**Data for review**.
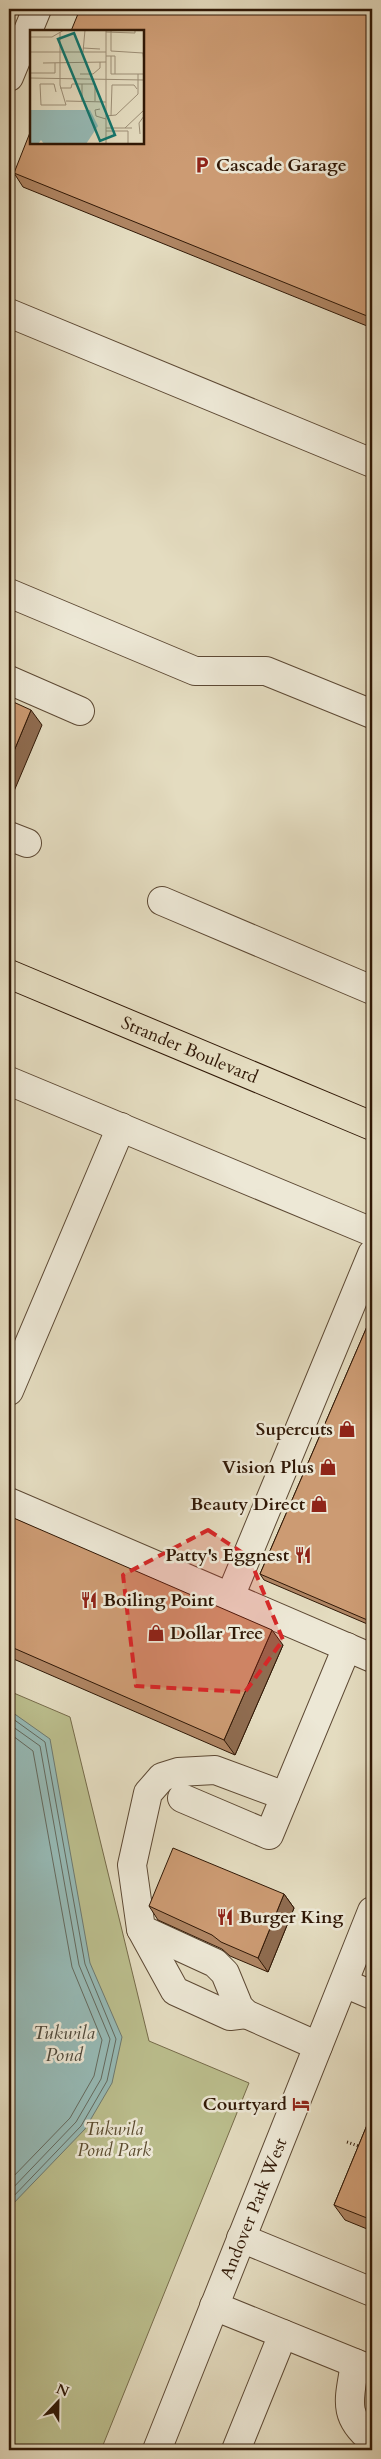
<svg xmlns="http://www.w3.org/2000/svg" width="381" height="2459" font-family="Cardo,serif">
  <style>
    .green { fill: #bbbe8d; stroke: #766b4a }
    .water { fill: #96bab6; stroke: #6d7970 }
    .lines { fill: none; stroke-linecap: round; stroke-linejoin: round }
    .shore { stroke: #63695e; stroke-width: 1 }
    .minor-casing { stroke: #5d4934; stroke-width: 30 }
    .major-casing { stroke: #301806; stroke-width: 30 }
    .path { stroke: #301806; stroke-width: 3; stroke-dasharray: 1 2.5; stroke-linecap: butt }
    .minor { stroke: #ede8d6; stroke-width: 28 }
    .major { stroke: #e4dcc0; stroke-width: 28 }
    .wall { fill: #af8563; stroke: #301806 }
    .shaded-wall { fill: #8f6c50; stroke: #301806 }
    .building { fill: #cc9b73; stroke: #301806 }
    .marked { fill: #d62828; fill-opacity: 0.2; stroke: #d62828; stroke-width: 4; stroke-dasharray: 10 6; stroke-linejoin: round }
    .labels { text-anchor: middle; stroke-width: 5; stroke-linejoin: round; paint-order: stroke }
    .poi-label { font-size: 18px; font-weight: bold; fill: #301806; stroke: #ede8d6; text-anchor: end }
    .street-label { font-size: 18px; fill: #301806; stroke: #ede8d6 }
    .park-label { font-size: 18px; font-style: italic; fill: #5a4a2e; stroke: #ede8d6 }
    .water-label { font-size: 19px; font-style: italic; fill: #4f493b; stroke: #ede8d6 }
    .inset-road { fill: none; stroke: #9c8e76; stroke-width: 1 }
    .view { fill: #0f766e; fill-opacity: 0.15; stroke: #0f766e; stroke-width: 2.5 }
    .inset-edge { fill: none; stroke: #301806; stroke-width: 2.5 }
  </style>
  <rect width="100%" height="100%" fill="#e4dcc0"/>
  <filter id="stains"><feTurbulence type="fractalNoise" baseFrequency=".004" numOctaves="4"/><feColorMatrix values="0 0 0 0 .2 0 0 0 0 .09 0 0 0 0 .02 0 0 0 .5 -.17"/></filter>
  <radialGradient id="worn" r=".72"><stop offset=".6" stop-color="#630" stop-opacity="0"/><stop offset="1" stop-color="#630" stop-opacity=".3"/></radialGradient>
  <path class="green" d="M9,1691L70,1717L149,2041L249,2083L101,2450H9Z"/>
  <path class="water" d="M9,1710L50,1739L90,1963L122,2037L112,2083L85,2129L9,2208Z"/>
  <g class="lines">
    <path class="shore" d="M9,1716L45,1742L85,1964L116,2039L107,2081L81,2126L9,2201
      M9,1724L40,1746L79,1965L110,2039L101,2079L76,2122L9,2192
      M9,1733L33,1751L72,1967L102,2040L94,2076L70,2118L9,2181"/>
    <g class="minor-casing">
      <g id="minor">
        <path d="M9,77L37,9"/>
        <path d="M9,313L372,463"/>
        <path d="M9,593L195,671H266L372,714"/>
        <path d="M9,680L80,711"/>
        <path d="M9,836L27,843"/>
        <path d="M162,901L372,990"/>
        <path d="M9,1081L372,1232"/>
        <path d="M9,1391L121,1127"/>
        <path d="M9,1502L372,1658"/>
        <path d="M230,1597L372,1254"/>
        <path d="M285,1796L215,1770L178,1772L162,1777L148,1793L132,1865L141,1929L215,1963L225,1973L239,2007L246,2014L318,2046"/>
        <path d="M182,1798L269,1835L347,1647"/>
        <path d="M141,1929L175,1991L230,2016L246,2014"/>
        <path d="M344,1983L372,1995"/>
        <path d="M241,2238L372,2292"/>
        <path d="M214,2306L372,2370"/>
        <path d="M355,2363C350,2398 341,2415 372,2440"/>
        <path id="s1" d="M157,2450L372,1911"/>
        <path d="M236,2450L283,2334"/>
      </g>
    </g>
    <g class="major-casing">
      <g id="major">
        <path id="s2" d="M9,974L372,1126"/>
      </g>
    </g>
    <path class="path" d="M347,2142L361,2147"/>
    <use href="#minor" class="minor"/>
    <use href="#major" class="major"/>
  </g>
  <path class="wall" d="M372,9V328L23,187L14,173Z
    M372,1315V1626L264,1580L260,1574Z
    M9,1516L283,1645L235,1755L9,1657Z
    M284,1894L294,1908L268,1972L230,1956L222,1949L158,1920L149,1906Z
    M372,2113V2231L345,2220L334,2205Z"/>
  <path class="shaded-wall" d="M31,710L42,725L9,803V763Z
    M272,1630L283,1645L235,1755L224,1740Z
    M284,1894L294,1908L268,1972L258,1958Z"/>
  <path class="building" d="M80,9H372V318L14,173L31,130V142H142V31H71Z
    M9,700L31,710L9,763Z
    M372,1315V1622L260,1574Z
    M9,1516L272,1630L224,1740L9,1646Z
    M173,1848L284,1894L258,1958L221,1942L212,1935L149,1906Z
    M372,2113V2220L334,2205Z"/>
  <path class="marked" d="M208,1530L249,1557L283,1640L245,1692L136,1686L123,1575Z"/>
  <defs>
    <g id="parking-bare" transform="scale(1.35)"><path d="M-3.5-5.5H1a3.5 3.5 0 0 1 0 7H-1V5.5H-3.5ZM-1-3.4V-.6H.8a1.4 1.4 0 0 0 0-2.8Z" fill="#8f2418" stroke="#ede8d6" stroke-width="2.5" paint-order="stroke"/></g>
    <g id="shop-bare" transform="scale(1.35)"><path d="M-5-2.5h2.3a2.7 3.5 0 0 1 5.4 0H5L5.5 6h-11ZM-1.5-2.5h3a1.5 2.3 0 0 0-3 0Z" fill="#8f2418" stroke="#ede8d6" stroke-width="2.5" paint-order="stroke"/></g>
    <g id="restaurant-bare" transform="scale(1.35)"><path d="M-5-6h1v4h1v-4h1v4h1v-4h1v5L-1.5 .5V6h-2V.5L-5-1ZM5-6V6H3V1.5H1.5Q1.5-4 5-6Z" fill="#8f2418" stroke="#ede8d6" stroke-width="2.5" paint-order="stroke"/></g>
    <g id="hotel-bare" transform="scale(1.35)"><path d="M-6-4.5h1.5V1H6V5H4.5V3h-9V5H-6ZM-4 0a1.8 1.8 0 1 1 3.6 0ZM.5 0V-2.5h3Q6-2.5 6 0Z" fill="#8f2418" stroke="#ede8d6" stroke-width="2.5" paint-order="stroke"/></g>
  </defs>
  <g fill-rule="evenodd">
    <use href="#parking-bare" x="202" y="165"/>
    <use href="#shop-bare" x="347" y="1429"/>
    <use href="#shop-bare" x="328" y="1467"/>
    <use href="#shop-bare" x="319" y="1504"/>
    <use href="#restaurant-bare" x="303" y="1555"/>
    <use href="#restaurant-bare" x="89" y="1600"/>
    <use href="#shop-bare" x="156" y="1633"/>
    <use href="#restaurant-bare" x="225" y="1917"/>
    <use href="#hotel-bare" x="301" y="2104"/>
  </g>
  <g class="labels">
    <g class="poi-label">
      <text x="216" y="171" text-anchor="start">Cascade Garage</text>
      <text x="333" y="1435">Supercuts</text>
      <text x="314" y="1473">Vision Plus</text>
      <text x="305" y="1510">Beauty Direct</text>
      <text x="289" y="1561">Patty's Eggnest</text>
      <text x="103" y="1606" text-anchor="start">Boiling Point</text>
      <text x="170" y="1639" text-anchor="start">Dollar Tree</text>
      <text x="239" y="1923" text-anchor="start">Burger King</text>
      <text x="287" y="2110">Courtyard</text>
    </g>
    <g class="street-label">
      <text dy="6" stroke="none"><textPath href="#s2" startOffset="196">Strander Boulevard</textPath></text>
      <text dy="6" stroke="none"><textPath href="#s1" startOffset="260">Andover Park West</textPath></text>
    </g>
    <g class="park-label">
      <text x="114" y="2135">Tukwila<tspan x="114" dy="21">Pond Park</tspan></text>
    </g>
    <g class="water-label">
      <text x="64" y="2039">Tukwila<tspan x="64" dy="22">Pond</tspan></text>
    </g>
  </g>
  <g transform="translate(30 30)">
    <rect width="114" height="114" fill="#e4dcc0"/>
    <path d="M0,80H60L68,96L56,114H14L11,110L8,114H0Z" fill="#96bab6"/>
    <path class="inset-road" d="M81,0V21L113,23L114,34M76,2L105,3V0M0,7H22L34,0M53,18L70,19M0,22H76M53,22L55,0M76,26H85V44H81V26M13,33L76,32M0,43H25V33M50,44H63L70,38V32M85,44H114M0,48L114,50M30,58H41L42,54H65V71M26,62L24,54H10L11,75H36L30,55V2M36,71L76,72M52,71V54M70,79L65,80L66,86L76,89M76,86L86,85L108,64V44M81,86L82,55H104L107,59M76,98H102M95,98L114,80M76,101H98V114M110,104L109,93L114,86M76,114V0"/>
    <path class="view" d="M44,3L85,105L70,111L28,9Z"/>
    <rect width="114" height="114" class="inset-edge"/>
  </g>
  <rect width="381" height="2459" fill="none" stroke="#e4dcc0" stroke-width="30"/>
  <rect x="10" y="10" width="361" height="2439" fill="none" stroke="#301806" stroke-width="2.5"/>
  <rect x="15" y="15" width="351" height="2429" fill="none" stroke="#301806"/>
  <g transform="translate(58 2402) rotate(22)" stroke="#ede8d6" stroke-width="4" paint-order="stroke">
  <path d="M0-4L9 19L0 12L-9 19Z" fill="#301806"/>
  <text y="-8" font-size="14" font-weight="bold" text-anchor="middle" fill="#301806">N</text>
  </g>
  <rect width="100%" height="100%" filter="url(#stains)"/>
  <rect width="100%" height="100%" fill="url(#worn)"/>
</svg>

**Work required**. Above are the records; from them, give again exactly the lines from the one containing "none; stroke-linecap: round;" to the one containing "middle; stroke-width: 5;", both lines included, and nothing more.

**Result of the task**.
    .lines { fill: none; stroke-linecap: round; stroke-linejoin: round }
    .shore { stroke: #63695e; stroke-width: 1 }
    .minor-casing { stroke: #5d4934; stroke-width: 30 }
    .major-casing { stroke: #301806; stroke-width: 30 }
    .path { stroke: #301806; stroke-width: 3; stroke-dasharray: 1 2.5; stroke-linecap: butt }
    .minor { stroke: #ede8d6; stroke-width: 28 }
    .major { stroke: #e4dcc0; stroke-width: 28 }
    .wall { fill: #af8563; stroke: #301806 }
    .shaded-wall { fill: #8f6c50; stroke: #301806 }
    .building { fill: #cc9b73; stroke: #301806 }
    .marked { fill: #d62828; fill-opacity: 0.2; stroke: #d62828; stroke-width: 4; stroke-dasharray: 10 6; stroke-linejoin: round }
    .labels { text-anchor: middle; stroke-width: 5; stroke-linejoin: round; paint-order: stroke }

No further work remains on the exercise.